=== Sumber ===

PKPU Bermasalah, Nasabah Ancam Gugat Pailit dan Lapor Pidana Kresna Life

InsideNTB.com, Jakarta – Menyusul kasus gagal bayar yang dialami PT Asuransi Jiwa Kresna (Kresna Life), sejumlah nasabah melayangkan gugatan Penundaan Kewajiban Pembayaran Utang ke Pengadilan Niaga, kantor Pengadilan Negeri Jakarta Pusat. Beberapa nasabah bahkan mengancam akan menggugat pailit PT AJK (dalam PKPU) Sementara dan menempuh upaya hukum pidana jika dana miliknya tidak juga terbayarkan.

Saat ini, proses PKPU antara pihak Kresna Life dengan para nasabah telah memasuki babak baru. Pada Jumat, (15/01/2021), kedua belah pihak telah mengikuti pembahasan proposal perdamaian, baik secara langsung maupun secara online di Pengadilan Niaga, kantor Pengadilan Negeri Jakarta Pusat. Dalam pembahasan proposal perdamaian, dihadiri oleh Tim Pengurus PT AJK (dalam PKPU) Sementara yaitu Arselan Ruslan, SH., LL.M., Ivan Nugroho, SH., LL.M. dan Beresman Jupiter Siagian, SH, serta Rynaldo P. Batubara, SH., MH.

=== Catatan yang Diambil ===

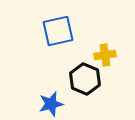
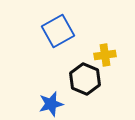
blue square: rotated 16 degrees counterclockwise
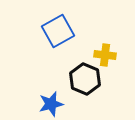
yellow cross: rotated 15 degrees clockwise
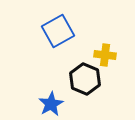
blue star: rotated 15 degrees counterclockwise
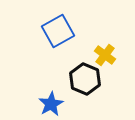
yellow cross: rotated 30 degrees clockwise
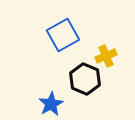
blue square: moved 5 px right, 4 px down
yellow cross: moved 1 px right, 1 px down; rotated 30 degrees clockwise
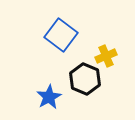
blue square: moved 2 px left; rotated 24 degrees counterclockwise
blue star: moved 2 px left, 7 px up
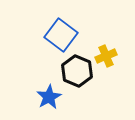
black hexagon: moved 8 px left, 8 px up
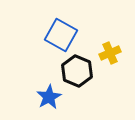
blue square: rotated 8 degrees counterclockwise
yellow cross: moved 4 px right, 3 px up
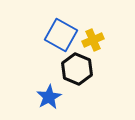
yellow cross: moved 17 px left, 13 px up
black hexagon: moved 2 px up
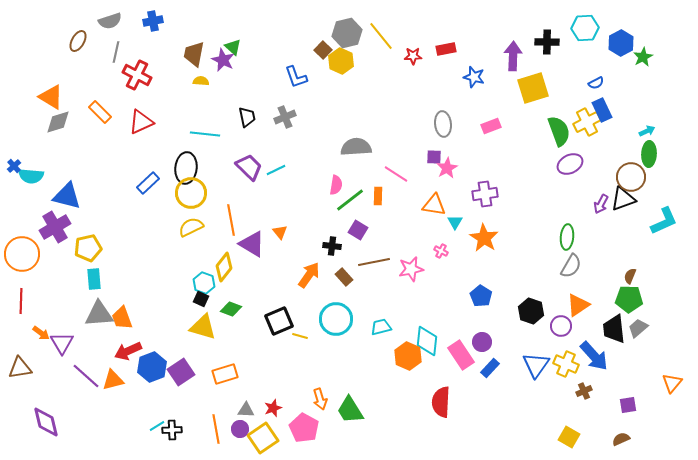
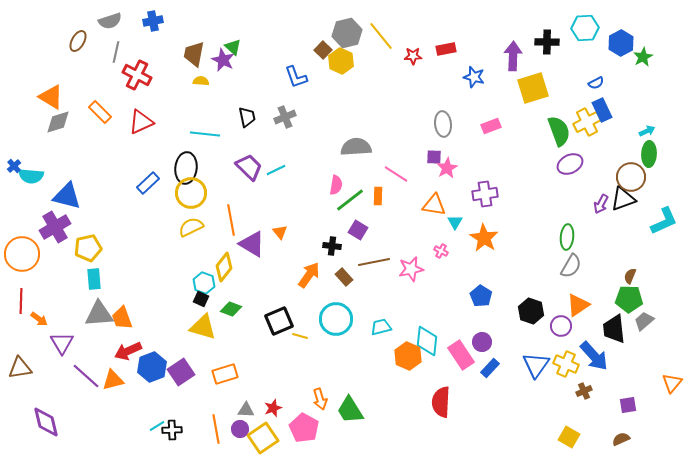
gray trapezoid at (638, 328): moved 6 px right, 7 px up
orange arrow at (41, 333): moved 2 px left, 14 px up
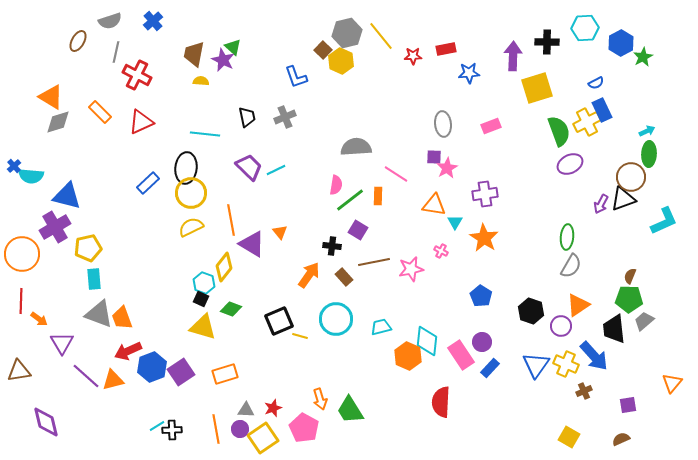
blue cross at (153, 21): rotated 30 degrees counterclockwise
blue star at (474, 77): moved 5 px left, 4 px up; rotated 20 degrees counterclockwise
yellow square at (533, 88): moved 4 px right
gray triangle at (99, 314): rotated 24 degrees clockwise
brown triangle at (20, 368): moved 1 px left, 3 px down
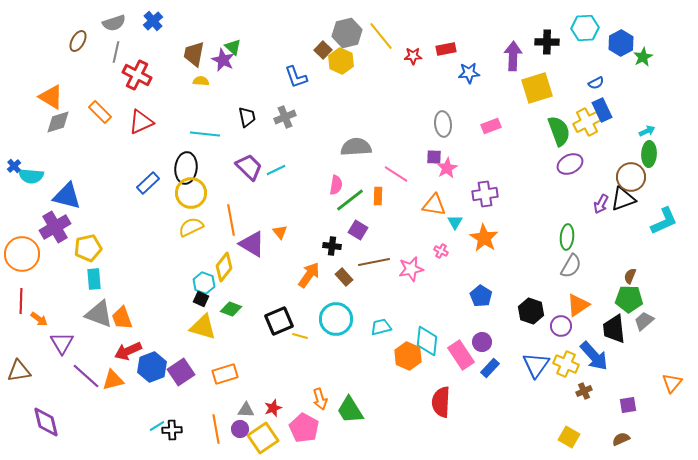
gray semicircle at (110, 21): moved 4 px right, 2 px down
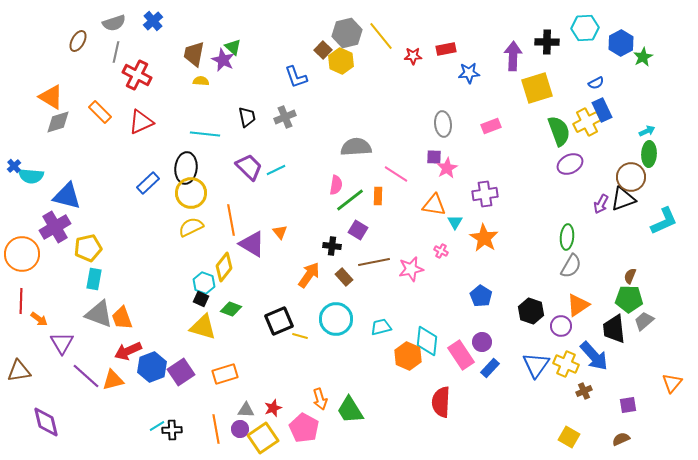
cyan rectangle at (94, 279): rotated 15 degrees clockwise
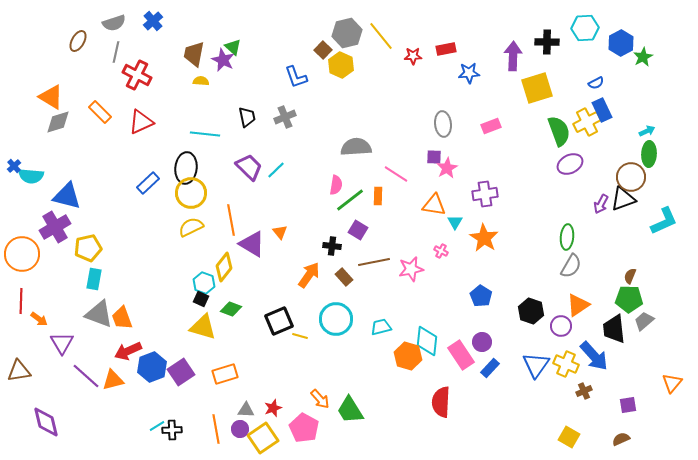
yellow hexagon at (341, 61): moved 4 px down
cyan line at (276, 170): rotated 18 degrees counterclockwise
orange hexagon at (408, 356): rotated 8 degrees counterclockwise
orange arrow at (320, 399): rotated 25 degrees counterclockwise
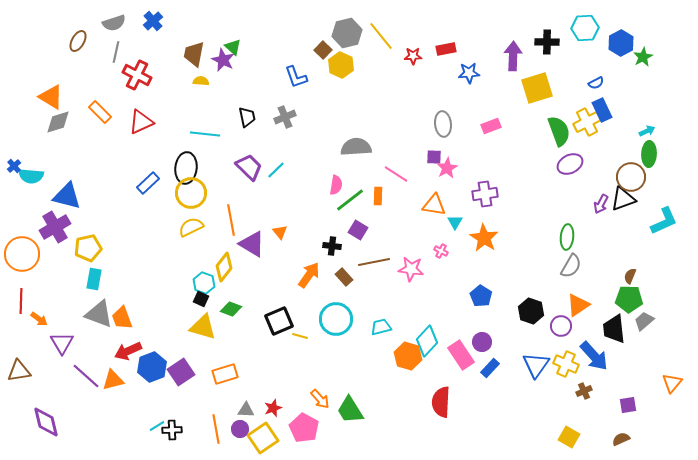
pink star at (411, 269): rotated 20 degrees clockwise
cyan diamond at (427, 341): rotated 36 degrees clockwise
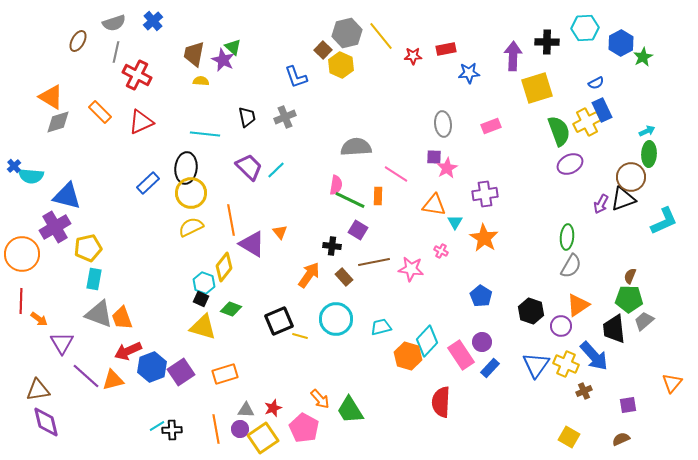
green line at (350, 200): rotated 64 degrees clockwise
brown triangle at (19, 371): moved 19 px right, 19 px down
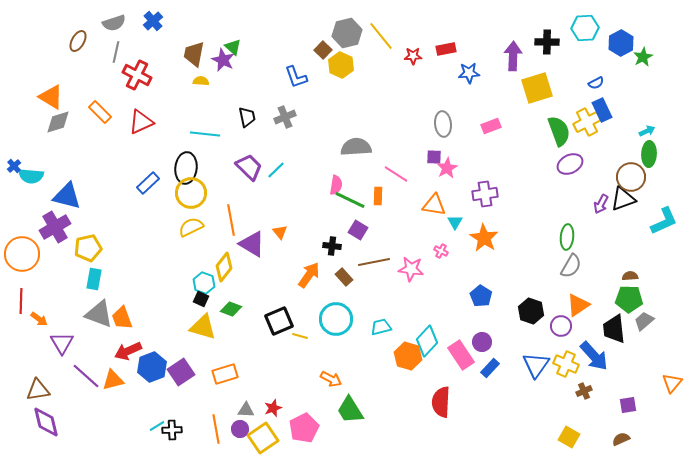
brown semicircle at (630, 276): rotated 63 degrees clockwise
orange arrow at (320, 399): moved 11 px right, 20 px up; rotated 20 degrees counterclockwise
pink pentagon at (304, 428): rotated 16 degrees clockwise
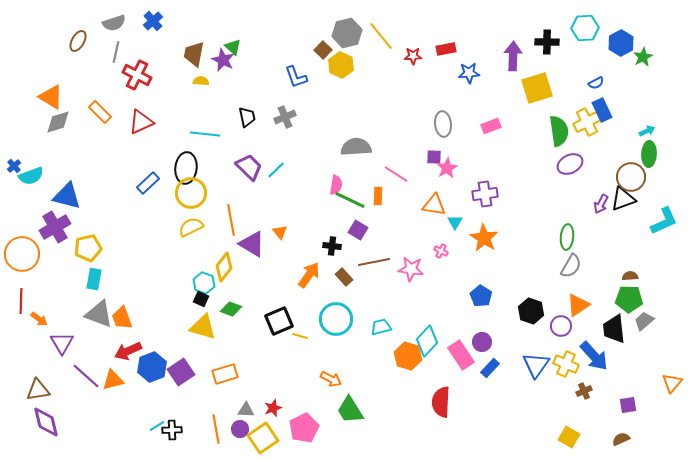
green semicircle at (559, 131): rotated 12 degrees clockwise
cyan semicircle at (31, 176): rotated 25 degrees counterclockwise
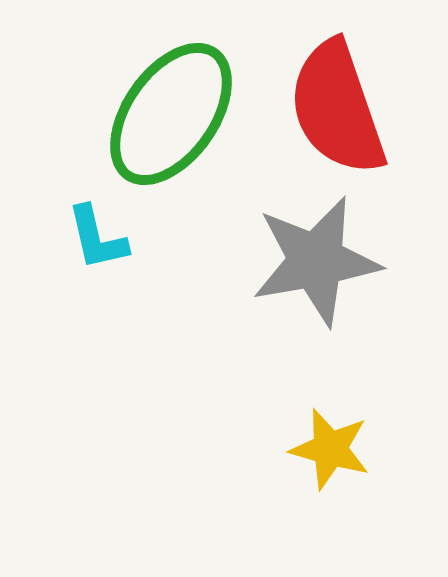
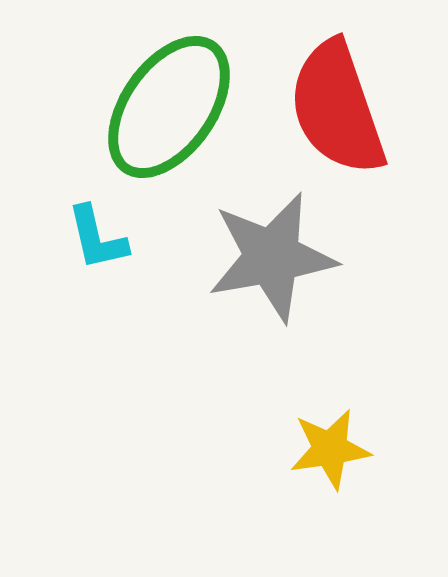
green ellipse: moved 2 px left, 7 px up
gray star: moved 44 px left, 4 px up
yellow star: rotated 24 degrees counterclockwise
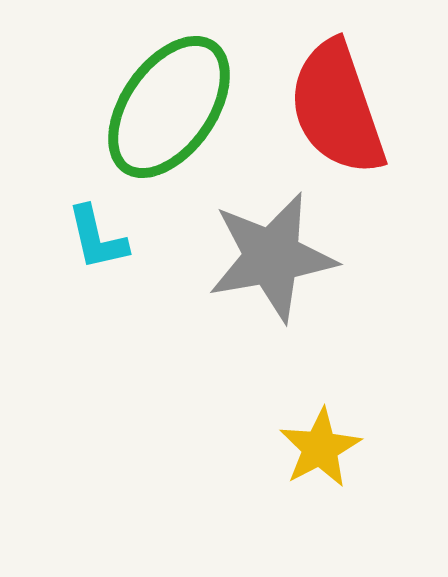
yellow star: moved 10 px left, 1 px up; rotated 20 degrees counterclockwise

=== Permintaan ===
Lanjutkan berita soal gugatan PKPU terhadap Kresna Life, mulai setelah kalimat terakhirnya. Catatan tersebut tidak dipakai di sini.

=== Hasil ===
Sebelum proses pembahasan tersebut berlangsung, wartawan sempat dilarang meliput oleh Beresman Jupiter Siagian, SH dengan alasan pelaksanaan protocol kesehatan. Namun salah satu perwakilan nasabah yang kebetulan adalah wartawan, Soegiharto Santoso langsung melayangkan protes kepada hakim pengawas Mochammad Djoenaedie, SH, MH dengan pertimbangan bahwa wartawan tidak bisa dilarang melakukan peliputan di ruang sidang sepanjang hal itu diizinkan oleh majelis hakim. “Saya sendiri yang melakukan konfirmasi secara langsung tentang hal itu kepada Ketua Mahkamah Agung, saat pertemuan refleksi Akhir Tahun Mahkamah Agung RI tahun 2020. Ketika itu Pak Syarifudin selaku Ketua MA menjelaskan bahwa tidak ada larangan peliputan bagi wartawan sepanjang sidang dinyatakan terbuka atau tidak tertutup, silahkan melihat rekaman videonya yang hingga kini sangat mudah dilihat di channel youtube resmi pihak MA.” terang Hoky sapaan akrabnya.

Atas dasar penjelasan tersebut, wartawan kemudian diizinkan masuk oleh hakim pengawas untuk melakukan peliputan jalannya sidang perdamaian.

Sidang antara pihak Kresna Life dengan pihak nasabah berjalan cukup alot. Pihak Kresna Life dan pihak nasabah saling beradu argument. Hoky yang mewakili isterinya selaku pemegang 2 (dua) polis asuransi Kresna Life, membeberkan kepada majelis hakim pengawas bahwa ada dugaan itikad tidak baik dari pihak Kresna Life sejak sebelum PT AJK (dalam PKPU) Sementara.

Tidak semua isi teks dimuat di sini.